Geliebte

Stell mir ein Herz in den Schatten, ein Glas dazu

Herz im Schatten | © Anne Seubert

Der Zug hält noch dreimal, verrät der Schaffner unwissentlich präzise, bevor wir uns wiedersehen. Zeit, das Licht aus den Schatten zu schöpfen, die du unter den Achseln trägst und den Schlüsselbund zur Gegenwart zu suchen.

Trocken, sagt der Mann an der Bar, das ist es was du willst und stellt mir ein weitgereistes Herz in den Schatten, ein Glas dazu. Er weiss nicht, dass ich das Meer bin & das Salz in mir trage wie die Süße eine Jugend, um die sie jeder beneidet, und meine Insel längst gefunden. Das Fernweh flüstert Gute Nacht und bettet sich zwischen die Zweige am Fenster.

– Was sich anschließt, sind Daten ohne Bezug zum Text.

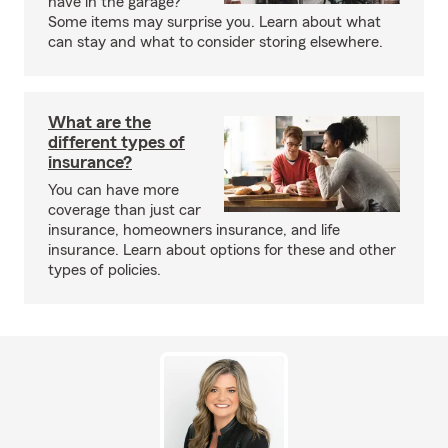
have in the garage?
Some items may surprise you. Learn about what
can stay and what to consider storing elsewhere.
What are the
different types of
insurance?
You can have more
coverage than just car
insurance, homeowners insurance, and life
insurance. Learn about options for these and other
types of policies.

Ich lege meine jüngste Vergangenheit ab und einen neuen Duft auf, beobachte dein Lächeln in meiner Erinnerung, male deine saftigen Hügelketten mir auf den Gaumen, erschnuppere deine buttermilde Säure, zeichne deine Fußstapfen als Knopfloch für Knopfloch öffnende Spuren in Kreuzstich statt Krebsgang.

Einige dich, raunt deine Zunge mir ins linke Ohr, und ich schauere, noch ehe der Regenradar Wind aufgenommen. Das Gleis ist überlaufen, ich ahne dich zu Recht auf der Sonnenseite. Du trägst das Hemd offen, das Herz jedoch anständig zugeknöpft, trotz der Wärme, die dir so gut steht. Ich aber rieche mich schon in dir, als du die Arme nur andeutungsweise hebst.

Ich begehre dich, Heimat, ich vernasch dein Antlitz auf den ersten Blick, noch ehe die Hügel sich gänzlich erhoben, dich im Gegenlicht der Burgunderpforte zu eskortieren, und werf mich in deine Arme in Federn zu baden, die uns fliegen machen,  noch ehe der Zug hält.